|To:||Andre Hedrick <andre@xxxxxxxxxxxxx>|
|Subject:||Re: TOE brain dump|
|From:||Lincoln Dale <ltd@xxxxxxxxx>|
|Date:||Wed, 06 Aug 2003 18:20:06 +1000|
|Cc:||Jeff Garzik <jgarzik@xxxxxxxxx>, netdev@xxxxxxxxxxx, linux-kernel@xxxxxxxxxxxxxxx, Werner Almesberger <werner@xxxxxxxxxxxxxxx>, Nivedita Singhvi <niv@xxxxxxxxxx>|
At 05:12 PM 6/08/2003, Andre Hedrick wrote:
Do be sure to check that your data payload is correct. Everyone knows that a router/gateway/switch with a sticky bit in its memory will recompute the net crc16 checksum insure it pass the to the nic regardless.
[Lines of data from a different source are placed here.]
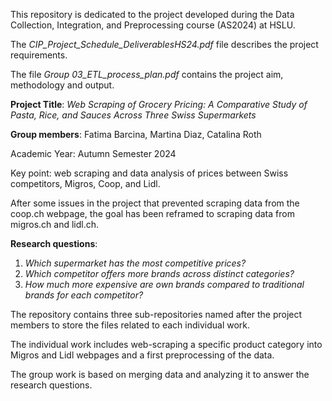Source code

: This repository is dedicated to the project developed during the Data Collection, Integration, and Preprocessing course (AS2024) at HSLU.

The *CIP_Project_Schedule_DeliverablesHS24.pdf* file describes the project requirements.

The file *Group 03_ETL_process_plan.pdf* contains the project aim, methodology and output.

**Project Title**: *Web Scraping of Grocery Pricing: A Comparative Study of Pasta, Rice, and
Sauces Across Three Swiss Supermarkets*

**Group members**: Fatima Barcina, Martina Diaz, Catalina Roth

Academic Year: Autumn Semester 2024

Key point: web scraping and data analysis of prices between Swiss competitors, Migros, Coop, and Lidl.

After some issues in the project that prevented scraping data from the coop.ch webpage, the goal has been reframed to scraping data from migros.ch and lidl.ch.

**Research questions**:
1. *Which supermarket has the most competitive prices?*
2. *Which competitor offers more brands across distinct categories?*
3. *How much more expensive are own brands compared to traditional brands for each competitor?*

The repository contains three sub-repositories named after the project members to store the files related to each individual work.

The individual work includes web-scraping a specific product category into Migros and Lidl webpages and a first preprocessing of the data.

The group work is based on merging data and analyzing it to answer the research questions.

 
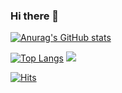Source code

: ### Hi there 👋

<!--
**youngjinhan/youngjinhan** is a ✨ _special_ ✨ repository because its `README.md` (this file) appears on your GitHub profile.

Here are some ideas to get you started:

- 🔭 I’m currently working on ...
- 🌱 I’m currently learning ...
- 👯 I’m looking to collaborate on ...
- 🤔 I’m looking for help with ...
- 💬 Ask me about ...
- 📫 How to reach me: ...
- 😄 Pronouns: ...
- ⚡ Fun fact: ...
-->

[![Anurag's GitHub stats](https://github-readme-stats.vercel.app/api?username=youngjinhan&hide=stars&count_private=true&show_icons=true)](https://github.com/anuraghazra/github-readme-stats)

[![Top Langs](https://github-readme-stats-delta-umber.vercel.app/api/top-langs/?username=youngjinhan&langs_count=6)](https://github-readme-stats-delta-umber.vercel.app) <img src="http://mazassumnida.wtf/api/v2/generate_badge?boj=skku16">
<!--<img align='right' src="http://mazassumnida.wtf/api/v2/generate_badge?boj=skku16">-->


[![Hits](https://hits.seeyoufarm.com/api/count/incr/badge.svg?url=https%3A%2F%2Fgithub.com%2Fyoungjinhan%2Fhit-counter&count_bg=%2379C83D&title_bg=%23555555&icon=&icon_color=%23E7E7E7&title=hits&edge_flat=false)](https://hits.seeyoufarm.com)
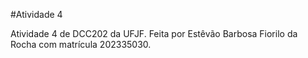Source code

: #Atividade 4

Atividade 4 de DCC202 da UFJF. Feita por Estêvão Barbosa Fiorilo da Rocha com matrícula 202335030.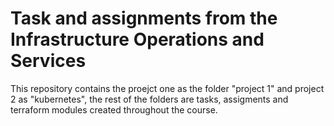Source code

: # Task and assignments from the Infrastructure Operations and Services
This repository contains the proejct one as the folder "project 1" and project 2 as "kubernetes", the rest of the folders are tasks, assigments and terraform modules created throughout the course.
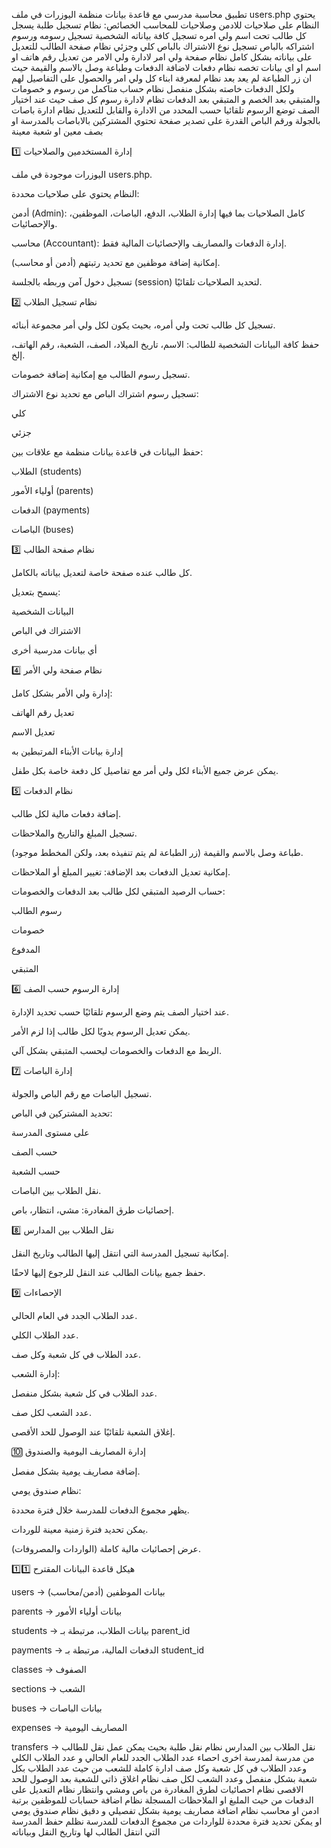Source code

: تطبيق محاسبة مدرسي مع قاعدة بيانات منظمة
اليوزرات في ملف users.php
يحتوي النظام على صلاحيات للادمن وصلاحيات للمحاسب
الخصائص:
نظام تسجيل طلبة
يسجل كل طالب تحت اسم ولي امره 
تسجيل كافة بياناته الشخصية 
تسجيل رسومه ورسوم اشتراكه بالباص
تسجيل نوع الاشتراك بالباص كلي وجزئي
نظام صفحة الطالب للتعديل على بياناته بشكل كامل
نظام صفحة ولي امر لادارة ولي الامر من تعديل رقم هاتف او اسم او اي بيانات تخصه
نظام دفعات لاضافة الدفعات وطباعة وصل بالاسم والقيمة
حيث ان زر الطباعة لم يعد بعد
نظام لمعرفة ابناء كل ولي امر والحصول على التفاصيل لهم ولكل الدفعات خاصته بشكل منفصل
 نظام حساب متاكمل من رسوم و خصومات والمتبقي بعد الخصم و المتبقي بعد الدفعات
تظام لادارة رسوم كل صف حيث عند اختيار الصف توضع الرسوم تلقائيا حسب المحدد من الادارة والقابل للتعديل
نظام ادارة باصات بالجولة ورقم الباص 
القدرة على تصدير صفحة تحتوي المشتركين بالاباصات بالمدرسة او بصف معين او شعبة معينة

1️⃣ إدارة المستخدمين والصلاحيات

اليوزرات موجودة في ملف users.php.

النظام يحتوي على صلاحيات محددة:

أدمن (Admin): كامل الصلاحيات بما فيها إدارة الطلاب، الدفع، الباصات، الموظفين، والإحصائيات.

محاسب (Accountant): إدارة الدفعات والمصاريف والإحصائيات المالية فقط.

إمكانية إضافة موظفين مع تحديد رتبتهم (أدمن أو محاسب).

تسجيل دخول آمن وربطه بالجلسة (session) لتحديد الصلاحيات تلقائيًا.

2️⃣ نظام تسجيل الطلاب

تسجيل كل طالب تحت ولي أمره، بحيث يكون لكل ولي أمر مجموعة أبنائه.

حفظ كافة البيانات الشخصية للطالب: الاسم، تاريخ الميلاد، الصف، الشعبة، رقم الهاتف، إلخ.

تسجيل رسوم الطالب مع إمكانية إضافة خصومات.

تسجيل رسوم اشتراك الباص مع تحديد نوع الاشتراك:

كلي

جزئي

حفظ البيانات في قاعدة بيانات منظمة مع علاقات بين:

الطلاب (students)

أولياء الأمور (parents)

الدفعات (payments)

الباصات (buses)

3️⃣ نظام صفحة الطالب

كل طالب عنده صفحة خاصة لتعديل بياناته بالكامل.

يسمح بتعديل:

البيانات الشخصية

الاشتراك في الباص

أي بيانات مدرسية أخرى

4️⃣ نظام صفحة ولي الأمر

إدارة ولي الأمر بشكل كامل:

تعديل رقم الهاتف

تعديل الاسم

إدارة بيانات الأبناء المرتبطين به

يمكن عرض جميع الأبناء لكل ولي أمر مع تفاصيل كل دفعة خاصة بكل طفل.

5️⃣ نظام الدفعات

إضافة دفعات مالية لكل طالب.

تسجيل المبلغ والتاريخ والملاحظات.

طباعة وصل بالاسم والقيمة (زر الطباعة لم يتم تنفيذه بعد، ولكن المخطط موجود).

إمكانية تعديل الدفعات بعد الإضافة: تغيير المبلغ أو الملاحظات.

حساب الرصيد المتبقي لكل طالب بعد الدفعات والخصومات:

رسوم الطالب

خصومات

المدفوع

المتبقي

6️⃣ إدارة الرسوم حسب الصف

عند اختيار الصف يتم وضع الرسوم تلقائيًا حسب تحديد الإدارة.

يمكن تعديل الرسوم يدويًا لكل طالب إذا لزم الأمر.

الربط مع الدفعات والخصومات ليحسب المتبقي بشكل آلي.

7️⃣ إدارة الباصات

تسجيل الباصات مع رقم الباص والجولة.

تحديد المشتركين في الباص:

على مستوى المدرسة

حسب الصف

حسب الشعبة

نقل الطلاب بين الباصات.

إحصائيات طرق المغادرة: مشي، انتظار، باص.

8️⃣ نقل الطلاب بين المدارس

إمكانية تسجيل المدرسة التي انتقل إليها الطالب وتاريخ النقل.

حفظ جميع بيانات الطالب عند النقل للرجوع إليها لاحقًا.

9️⃣ الإحصاءات

عدد الطلاب الجدد في العام الحالي.

عدد الطلاب الكلي.

عدد الطلاب في كل شعبة وكل صف.

إدارة الشعب:

عدد الطلاب في كل شعبة بشكل منفصل.

عدد الشعب لكل صف.

إغلاق الشعبة تلقائيًا عند الوصول للحد الأقصى.

🔟 إدارة المصاريف اليومية والصندوق

إضافة مصاريف يومية بشكل مفصل.

نظام صندوق يومي:

يظهر مجموع الدفعات للمدرسة خلال فترة محددة.

يمكن تحديد فترة زمنية معينة للوردات.

عرض إحصائيات مالية كاملة (الواردات والمصروفات).

1️⃣1️⃣ هيكل قاعدة البيانات المقترح

users → بيانات الموظفين (أدمن/محاسب)

parents → بيانات أولياء الأمور

students → بيانات الطلاب، مرتبطة بـ parent_id

payments → الدفعات المالية، مرتبطة بـ student_id

classes → الصفوف

sections → الشعب

buses → بيانات الباصات

expenses → المصاريف اليومية

transfers → نقل الطلاب بين المدارس
نظام  نقل طلبة بحيث يمكن عمل نقل للطالب من مدرسة لمدرسة اخرى
احصاء عدد الطلاب الجدد للعام الحالي و عدد الطلاب الكلي وعدد الطلاب في كل شعبة وكل صف
ادارة كاملة للشعب من حيث عدد الطلاب بكل شعبة بشكل منفصل وعدد الشعب لكل صف 
نظام اغلاق ذاتي للشعبة بعد الوصول للحد الاقصى
نظام احصائيات لطرق المغادرة من باص ومشي وانتظار
نظام التعديل على الدفعات من حيث الملبغ او الملاحظات المسجلة
نظام اضافة حسابات للموظفين برتبة ادمن او محاسب
نظام اضافة مصاريف يومية بشكل تفصيلي و دقيق
نظام صندوق يومي او يمكن تحديد فترة محددة للواردات من مجموع الدفعات للمدرسة
نظلم حفظ المدرسة التي انتقل الطالب لها وتاريخ النقل وبياناته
It is amazing how much data can be corrupted by a network environment via all the NFS/NBD/etc wantabie storage products out there.
firstly, do you REALLY think that most router(s)/switch(es) out there recompute IP checksums because they did a IP TTL decrement when routing an IP packet or NAT IP addresses?
no, they don't. just like netfilter or router-on-linux is smart enough to be able to re-code an IP checksum by unmasking and re-masking the old/new values in a header, so does the most router vendor's code.
secondly, why would a router or switch even be touching the data at layer-4 (TCP), let alone recalculating a CRC?
i know you really like your "we do ERL 2 in iSCSI" pitch, but lets stick to facts here eh?